--- START ---

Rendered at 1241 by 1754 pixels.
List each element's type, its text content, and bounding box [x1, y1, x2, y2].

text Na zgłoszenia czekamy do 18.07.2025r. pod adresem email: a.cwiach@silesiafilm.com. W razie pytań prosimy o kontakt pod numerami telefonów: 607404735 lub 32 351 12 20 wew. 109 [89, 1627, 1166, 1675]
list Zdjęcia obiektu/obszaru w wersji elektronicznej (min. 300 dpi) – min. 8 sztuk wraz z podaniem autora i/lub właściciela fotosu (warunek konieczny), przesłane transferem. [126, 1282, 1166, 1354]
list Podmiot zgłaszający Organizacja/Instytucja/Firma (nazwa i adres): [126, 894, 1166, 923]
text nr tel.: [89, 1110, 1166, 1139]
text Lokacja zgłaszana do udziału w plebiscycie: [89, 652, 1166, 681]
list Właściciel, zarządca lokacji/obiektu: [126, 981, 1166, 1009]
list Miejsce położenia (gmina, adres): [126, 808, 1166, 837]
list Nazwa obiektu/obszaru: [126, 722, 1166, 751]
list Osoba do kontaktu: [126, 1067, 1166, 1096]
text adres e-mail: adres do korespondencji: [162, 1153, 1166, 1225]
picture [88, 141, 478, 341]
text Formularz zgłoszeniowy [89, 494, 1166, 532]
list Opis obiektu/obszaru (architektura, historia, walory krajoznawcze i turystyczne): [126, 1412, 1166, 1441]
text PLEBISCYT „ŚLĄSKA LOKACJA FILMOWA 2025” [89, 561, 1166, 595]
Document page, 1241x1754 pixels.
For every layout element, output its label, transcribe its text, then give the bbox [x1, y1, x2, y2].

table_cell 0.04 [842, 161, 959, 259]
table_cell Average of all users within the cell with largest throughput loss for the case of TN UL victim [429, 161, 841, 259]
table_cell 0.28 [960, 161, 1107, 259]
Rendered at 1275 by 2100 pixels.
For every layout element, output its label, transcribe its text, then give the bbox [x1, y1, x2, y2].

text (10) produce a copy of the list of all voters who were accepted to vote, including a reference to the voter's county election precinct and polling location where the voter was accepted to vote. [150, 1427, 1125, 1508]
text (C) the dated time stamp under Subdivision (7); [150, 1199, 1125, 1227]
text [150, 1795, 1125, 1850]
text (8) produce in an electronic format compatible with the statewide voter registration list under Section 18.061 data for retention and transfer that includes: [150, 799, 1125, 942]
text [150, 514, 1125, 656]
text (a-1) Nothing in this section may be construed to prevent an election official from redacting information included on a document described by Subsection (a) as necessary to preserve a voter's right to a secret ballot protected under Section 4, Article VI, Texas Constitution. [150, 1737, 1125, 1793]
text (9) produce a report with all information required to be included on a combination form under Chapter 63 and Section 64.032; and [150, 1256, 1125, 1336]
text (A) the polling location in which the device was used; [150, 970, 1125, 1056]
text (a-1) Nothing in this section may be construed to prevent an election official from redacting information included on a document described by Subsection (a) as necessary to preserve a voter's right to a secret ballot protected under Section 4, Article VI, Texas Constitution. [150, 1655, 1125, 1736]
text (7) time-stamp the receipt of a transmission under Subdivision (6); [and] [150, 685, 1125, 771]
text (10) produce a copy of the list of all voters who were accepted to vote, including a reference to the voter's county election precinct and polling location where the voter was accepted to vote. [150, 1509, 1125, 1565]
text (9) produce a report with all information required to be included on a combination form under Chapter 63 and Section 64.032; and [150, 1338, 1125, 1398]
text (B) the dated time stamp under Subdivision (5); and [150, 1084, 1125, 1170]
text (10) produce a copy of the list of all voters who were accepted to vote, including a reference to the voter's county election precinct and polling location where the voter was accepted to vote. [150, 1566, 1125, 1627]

--- END ---

Give the number of lines in the entries above that include the word "pixels", and nothing more.

3